Tuesday, February 5, 2008
I've been reading a lot of articles and editorials about HOT lanes and their potential pitfalls. There seems to be a growing population that would rather are the state pursue some alternative. Let me add a stick to the fire...
If the state were to improve I-95 by widening the entire thing, wouldn't that just further encourage urban sprawl? Suddenly land in Caroline might become prime commuter area. And no matter how far they improved 95, the problems would follow!
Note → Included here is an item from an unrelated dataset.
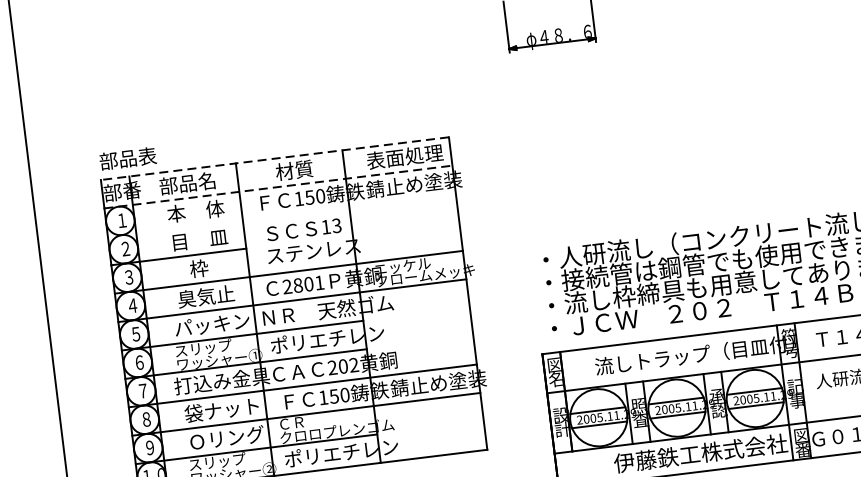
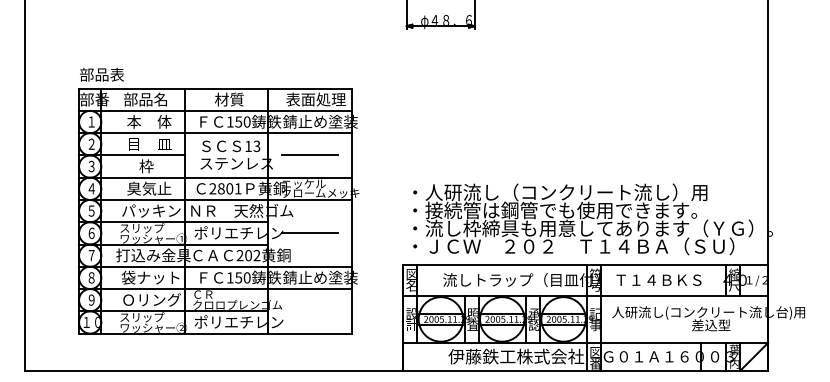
line: (273, 158) -> (214, 88), dashed -> solid
line: (278, 186) -> (215, 110), dashed -> solid
line: (282, 215) -> (215, 133), added
line: (405, 227) -> (309, 154), added
line: (417, 328) -> (309, 233), added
I have seen where the state is exploring bus transport. Great idea, public transportation, how original. But it requires lanes for buses to bypass the slow vehicle traffic. I do see how having the HOT lanes could provide for this. Right now there are a few bus services in Fredericksburg and spotsylvania, but they have to deal with congestion all the way to dale city.
The answer to our problems should lie in incentivising drivers to get off the roads, she the way to do that is either through a complete public transport system, or some type of HOV or bus lanes. This area has a unique market driven system of slugging based just on the HOV lanes. Here I would say that the original plan has succeeded in getting vehicles off of the road.
When we moved back to the area, one of the deciding factors on where to but was the availability and cost of commuting. I am happy that we chose the city of Fredericksburg with its train station and variety of bus services.
I am deeply concerned that we are quickly developing huge tracts of land. While we are not setting aside enough natural area to support wildlife and our ecosystem. And if you don't want to hear about nature, think about where will our grandchildren build their new homes? All of this comes back to thinking about what is best for the road system. As we make improvements, can we make the incentives such that we preserve the population centers, and manage growth in a way that is intended.
Sunday, February 3, 2008
Ok, I've got to give kuddos to the F'burg city water department. We had a break in the water main on our street Saturday morning. The guys were here checking it out in the morning, and showed up with the heavy equipment by about mid day. I talked to the crew when they were taking a break, and found out they were actually waiting for the utilities guys to come mark all the lines surrounding the break. We had water back on that afternoon.
Now for the amazing thing. That break was on Sat, and on Sunday they came by with a water truck and spayed down the entire road. All the dirt and crud from the digging has now been washed away and we have a clean roadway again. That's service!